Your goal: Please render the stretch from the first line of the records through the line containing "unt, migdale, cacao" as a Markdown table with the columns Row and Text, numbering each line and leaving out blank lines.

☆ ☆ ☆ ☆

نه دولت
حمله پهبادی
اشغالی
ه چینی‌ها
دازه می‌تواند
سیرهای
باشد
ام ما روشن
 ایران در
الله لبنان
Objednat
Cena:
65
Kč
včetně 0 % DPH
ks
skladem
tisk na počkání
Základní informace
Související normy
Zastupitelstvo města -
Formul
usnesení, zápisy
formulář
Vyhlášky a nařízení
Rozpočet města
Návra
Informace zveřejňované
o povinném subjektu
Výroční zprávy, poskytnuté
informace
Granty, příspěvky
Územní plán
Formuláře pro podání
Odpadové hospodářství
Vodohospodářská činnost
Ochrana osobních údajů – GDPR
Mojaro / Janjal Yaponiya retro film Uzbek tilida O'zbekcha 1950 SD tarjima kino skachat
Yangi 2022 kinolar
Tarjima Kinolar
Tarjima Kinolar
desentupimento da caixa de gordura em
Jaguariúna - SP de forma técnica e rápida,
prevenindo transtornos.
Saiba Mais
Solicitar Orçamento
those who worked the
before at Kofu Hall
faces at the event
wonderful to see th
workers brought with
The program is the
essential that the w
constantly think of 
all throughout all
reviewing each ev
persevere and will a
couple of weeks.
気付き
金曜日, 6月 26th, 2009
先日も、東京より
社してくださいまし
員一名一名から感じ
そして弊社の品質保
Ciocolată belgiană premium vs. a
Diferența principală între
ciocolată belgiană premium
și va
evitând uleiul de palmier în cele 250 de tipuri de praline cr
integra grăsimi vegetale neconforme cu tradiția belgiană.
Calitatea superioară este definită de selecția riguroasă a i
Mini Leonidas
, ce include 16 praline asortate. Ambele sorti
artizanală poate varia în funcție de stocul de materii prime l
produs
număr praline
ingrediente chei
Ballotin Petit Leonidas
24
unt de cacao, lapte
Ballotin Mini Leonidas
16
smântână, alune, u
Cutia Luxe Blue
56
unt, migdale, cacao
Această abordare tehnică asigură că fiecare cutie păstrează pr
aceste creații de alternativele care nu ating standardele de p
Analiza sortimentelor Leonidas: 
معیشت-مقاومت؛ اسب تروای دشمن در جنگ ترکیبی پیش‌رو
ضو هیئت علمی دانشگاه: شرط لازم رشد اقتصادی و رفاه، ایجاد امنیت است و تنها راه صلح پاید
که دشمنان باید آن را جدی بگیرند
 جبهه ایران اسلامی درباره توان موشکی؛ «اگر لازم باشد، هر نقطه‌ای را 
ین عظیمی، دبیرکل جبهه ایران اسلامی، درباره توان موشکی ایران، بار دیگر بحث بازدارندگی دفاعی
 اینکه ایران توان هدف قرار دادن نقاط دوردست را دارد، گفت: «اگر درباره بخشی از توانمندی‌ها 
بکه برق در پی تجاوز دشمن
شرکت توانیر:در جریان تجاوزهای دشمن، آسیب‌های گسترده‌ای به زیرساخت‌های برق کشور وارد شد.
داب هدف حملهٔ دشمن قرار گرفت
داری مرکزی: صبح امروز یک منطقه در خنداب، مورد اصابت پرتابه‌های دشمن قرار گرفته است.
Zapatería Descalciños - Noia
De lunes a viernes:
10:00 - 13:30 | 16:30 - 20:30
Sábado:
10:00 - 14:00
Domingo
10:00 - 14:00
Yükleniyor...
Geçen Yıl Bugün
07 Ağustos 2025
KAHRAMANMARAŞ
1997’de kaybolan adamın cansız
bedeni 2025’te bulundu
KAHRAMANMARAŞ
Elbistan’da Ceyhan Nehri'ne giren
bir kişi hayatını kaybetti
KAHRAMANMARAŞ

☆ ☆ ☆ ☆

Answer section:
| Row | Text |
|---|---|
| 1 | نه دولت |
| 2 | حمله پهبادی |
| 3 | اشغالی |
| 4 | ه چینی‌ها |
| 5 | دازه می‌تواند |
| 6 | سیرهای |
| 7 | باشد |
| 8 | ام ما روشن |
| 9 |  ایران در |
| 10 | الله لبنان |
| 11 | Objednat |
| 12 | Cena: |
| 13 | 65 |
| 14 | Kč |
| 15 | včetně 0 % DPH |
| 16 | ks |
| 17 | skladem |
| 18 | tisk na počkání |
| 19 | Základní informace |
| 20 | Související normy |
| 21 | Zastupitelstvo města - |
| 22 | Formul |
| 23 | usnesení, zápisy |
| 24 | formulář |
| 25 | Vyhlášky a nařízení |
| 26 | Rozpočet města |
| 27 | Návra |
| 28 | Informace zveřejňované |
| 29 | o povinném subjektu |
| 30 | Výroční zprávy, poskytnuté |
| 31 | informace |
| 32 | Granty, příspěvky |
| 33 | Územní plán |
| 34 | Formuláře pro podání |
| 35 | Odpadové hospodářství |
| 36 | Vodohospodářská činnost |
| 37 | Ochrana osobních údajů – GDPR |
| 38 | Mojaro / Janjal Yaponiya retro film Uzbek tilida O'zbekcha 1950 SD tarjima kino skachat |
| 39 | Yangi 2022 kinolar |
| 40 | Tarjima Kinolar |
| 41 | Tarjima Kinolar |
| 42 | desentupimento da caixa de gordura em |
| 43 | Jaguariúna - SP de forma técnica e rápida, |
| 44 | prevenindo transtornos. |
| 45 | Saiba Mais |
| 46 | Solicitar Orçamento |
| 47 | those who worked the |
| 48 | before at Kofu Hall |
| 49 | faces at the event |
| 50 | wonderful to see th |
| 51 | workers brought with |
| 52 | The program is the |
| 53 | essential that the w |
| 54 | constantly think of  |
| 55 | all throughout all |
| 56 | reviewing each ev |
| 57 | persevere and will a |
| 58 | couple of weeks. |
| 59 | 気付き |
| 60 | 金曜日, 6月 26th, 2009 |
| 61 | 先日も、東京より |
| 62 | 社してくださいまし |
| 63 | 員一名一名から感じ |
| 64 | そして弊社の品質保 |
| 65 | Ciocolată belgiană premium vs. a |
| 66 | Diferența principală între |
| 67 | ciocolată belgiană premium |
| 68 | și va |
| 69 | evitând uleiul de palmier în cele 250 de tipuri de praline cr |
| 70 | integra grăsimi vegetale neconforme cu tradiția belgiană. |
| 71 | Calitatea superioară este definită de selecția riguroasă a i |
| 72 | Mini Leonidas |
| 73 | , ce include 16 praline asortate. Ambele sorti |
| 74 | artizanală poate varia în funcție de stocul de materii prime l |
| 75 | produs |
| 76 | număr praline |
| 77 | ingrediente chei |
| 78 | Ballotin Petit Leonidas |
| 79 | 24 |
| 80 | unt de cacao, lapte |
| 81 | Ballotin Mini Leonidas |
| 82 | 16 |
| 83 | smântână, alune, u |
| 84 | Cutia Luxe Blue |
| 85 | 56 |
| 86 | unt, migdale, cacao |